I'm finding this was easier to do when I lived in a nonobservant and nonJewish community. The coworkers and friends I approached started by getting weirded out, but afterwards they said they actually appreciated the discussion. Sometimes I learned that what seemed a big deal to me wasn't anything they even remembered, but something I had forgotten seemed like a big deal to them.
Here in my frum community I'm finding this exercise somewhat harder. The one person I approached this year didn't let me finish speaking, but since told me I was forgiven (for what he had no idea) and asked that I forgive him for whatever (unspecified) wrongs he had done me. It was formulaic and very offputting.
I'd be interested in the opinions of my readership (all 5 of you :>). Do you do detailed apologies? Do people stop to listen to them? Do they serve a purpose in your eyes?
5 comments:
Commenting to prove that you may have a lot more readers than you think (we just don't comment a lot)
Personally I prefre the short (and perhaps less meaningful) version .
Sometimes we feel we have aggravated or hurt someone while in fact the 'victim" barely remembers the incident, so overly discussing it might actually make things worse.
True, the opposite could also be true, but it's easier like that.
Good post.
In your situation, it sounds like you *felt* like there was a problem, but he didn't. This in itself can be awkward.

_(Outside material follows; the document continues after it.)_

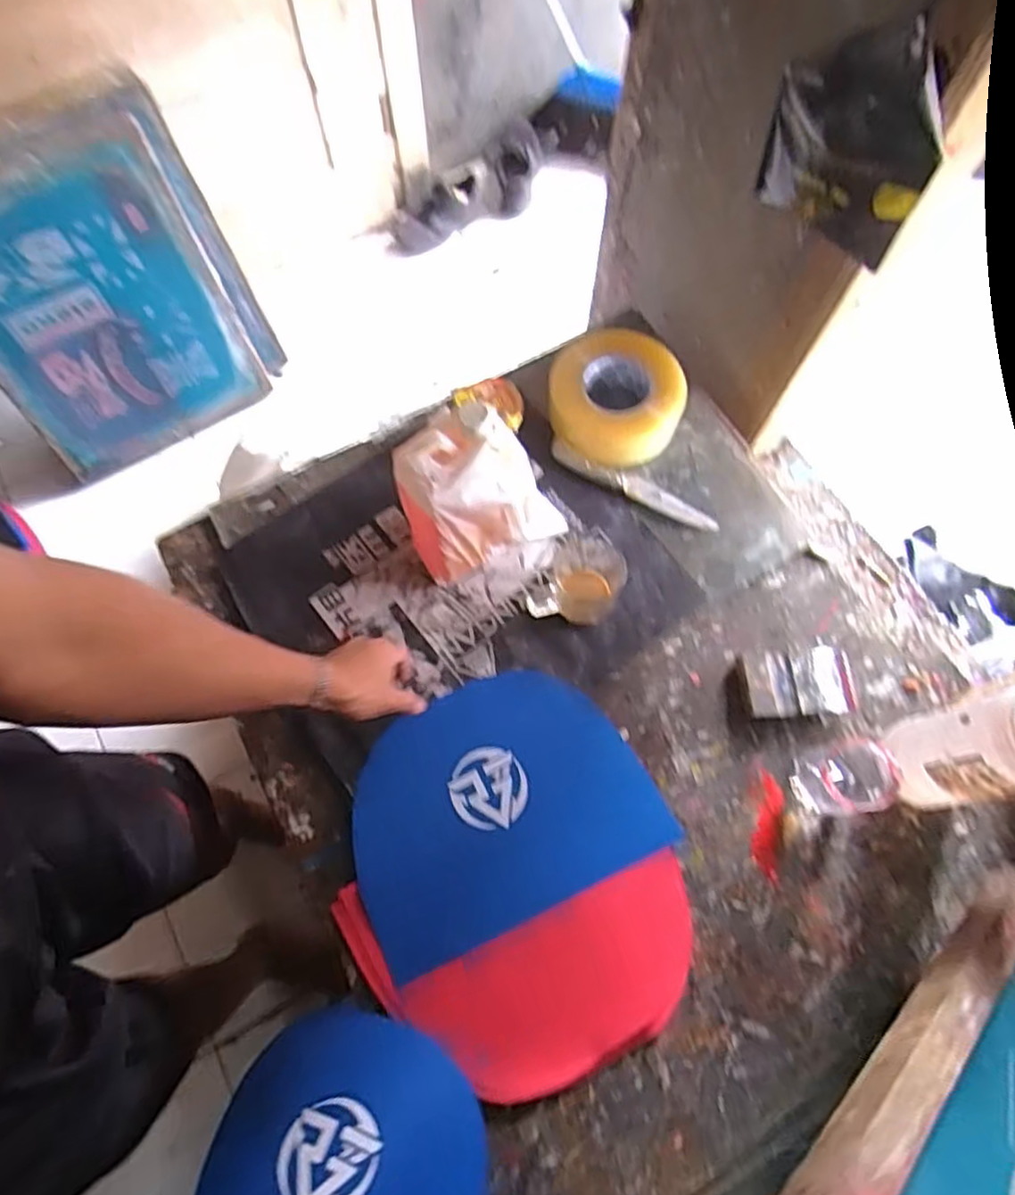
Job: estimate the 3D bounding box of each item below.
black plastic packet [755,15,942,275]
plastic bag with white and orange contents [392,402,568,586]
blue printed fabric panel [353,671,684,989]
[{"bbox_3d":[0.267,-0.348,0.547,0.132,0.144,0.038,33,72,11],"label":"black plastic packet"},{"bbox_3d":[-0.021,-0.093,0.670,0.153,0.215,0.062,-15,70,-6],"label":"plastic bag with white and orange contents"},{"bbox_3d":[-0.012,0.200,0.687,0.290,0.007,0.220,-24,73,-9],"label":"blue printed fabric panel"}]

In my situation, I think the two people that depend on me the most are the ones I would most likely need to ask forgiveness. With my father, it's more guilt about being irritating with requests than needing to ask for an apology. With my daughter(who's 6), with whom I too often lose my temper when I've had a bad day and she makes her sixtieth request, maybe I will try the apology route. Might be educational for both of us.
Pragmatician - interesting that you find the risks outweigh the potential benefits. My experience is the opposite, but I suspect that it depends on both people involved.
Leora - Actually, the person in question and I both knew we were talking about a particular incident. The thing is we've never really discussed it, and this attempt makes it clear he'd rather avoid doing so and move on. Too bad, I think it would be good for me to have the discussion.
I believe that the Chofetz Chaim says that since teshuvah in general requires specification of the particulars of one's wrong doing, that also goes for ben Adam l'Chavero when asking forgiveness.
Of course, that's often a double-edged sword when the offense was committed in secret and the victim may not even have known that it occurred, such as with loshon hara. In such cases, you may cause more harm by mentioning the incident. Then again, the Chofetz Chaim was not always the most practical when it came to Hilchos Loshon Hara.
"Chofetz Chaim was not always the most practical when it came to Hilchos Loshon Hara" that got me baffled
hi everyone - I'm kind of new to this blogging world - and do wonder how anyone gets anythng else done in life once you start reading blogs?? :>)
I'm in total agreement, sorry Leora (who brought me here) that a blanket sorry folks on the computer just kind of lacks much thought which is exactly what is needed at this time of the year. How can we do teshuvah if we don't first recognize what we've done wrong? Also off putting those who respond with "nothing to forgive" - here I am baring my soul and they just give it a shallow once over. But then who ever said we all need to be on the same page at the same time - all we could do is just work on our own progress.
But interesting point about asking forgiveness when the person may not even realize what was done - especially about the loshon hara - I fear to generalize if that area is huge in our society, but it very much is in my life and even if I don't ask for forgiveness, at least I can be more aware and try to work harder on it. So if the Chofetz Chaim wasn't so practical, where on earth can you turn to for help on that??